Collected data
----

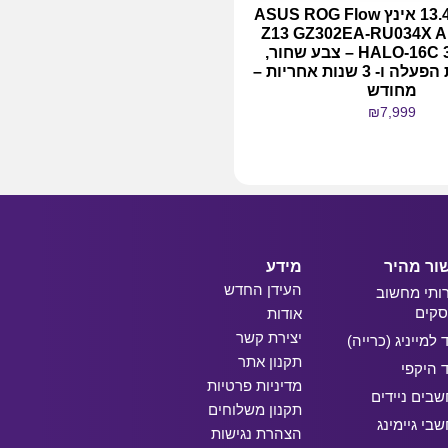
מחשב נייד 13.4 אינץ ASUS ROG Flow
Z13 GZ302EA-RU034X 
HALO-16C 32GB 1TB – צבע שחור,
כולל מערכת הפעלה ו- 3 שנות אחריות –
מחודש
₪
7,999
מידע נוסף
ור מהיר
מידע
העידן החדש
ותי מחשוב
קים
אודות
יצירת קשר
ד למייניג (כרייה)
תקנון אתר
ד היקפי
מדיניות פרטיות
בים ניידים
תקנון משלוחים
בי גיימינג
הצהרת נגישות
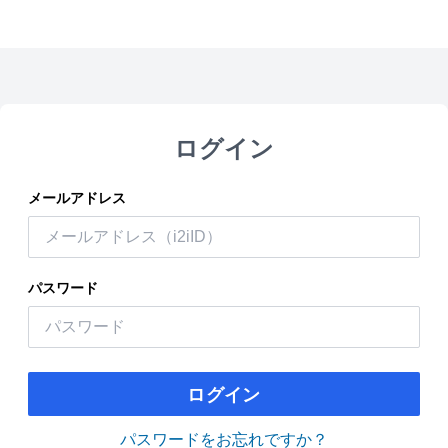
ログイン
メールアドレス
パスワード
ログイン
パスワードをお忘れですか？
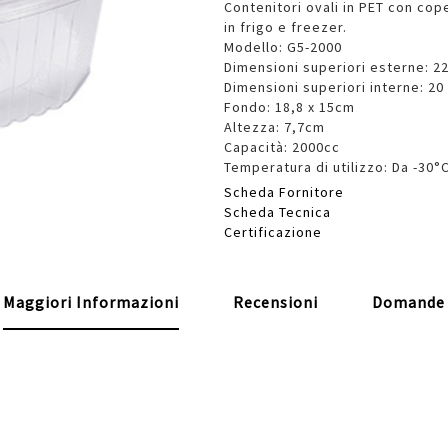
Contenitori ovali in PET con cop
in frigo e freezer.
Modello: G5-2000
Dimensioni superiori esterne: 2
Dimensioni superiori interne: 20
Fondo: 18,8 x 15cm
Altezza: 7,7cm
Capacità: 2000cc
Temperatura di utilizzo: Da -30°
Scheda Fornitore
Scheda Tecnica
Certificazione
Maggiori Informazioni
Recensioni
Domande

----

**YOUR TASK**
Rename "ログイン" to "サインイン" everywhere in the text of all the items, copying every other line unchanged. Leave the pictures out of your answer.

**SOLUTION**
מחשב נייד 13.4 אינץ ASUS ROG Flow
Z13 GZ302EA-RU034X 
HALO-16C 32GB 1TB – צבע שחור,
כולל מערכת הפעלה ו- 3 שנות אחריות –
מחודש
₪
7,999
מידע נוסף
ור מהיר
מידע
העידן החדש
ותי מחשוב
קים
אודות
יצירת קשר
ד למייניג (כרייה)
תקנון אתר
ד היקפי
מדיניות פרטיות
בים ניידים
תקנון משלוחים
בי גיימינג
הצהרת נגישות
サインイン
メールアドレス
パスワード
サインイン
パスワードをお忘れですか？
Contenitori ovali in PET con cop
in frigo e freezer.
Modello: G5-2000
Dimensioni superiori esterne: 2
Dimensioni superiori interne: 20
Fondo: 18,8 x 15cm
Altezza: 7,7cm
Capacità: 2000cc
Temperatura di utilizzo: Da -30°
Scheda Fornitore
Scheda Tecnica
Certificazione
Maggiori Informazioni
Recensioni
Domande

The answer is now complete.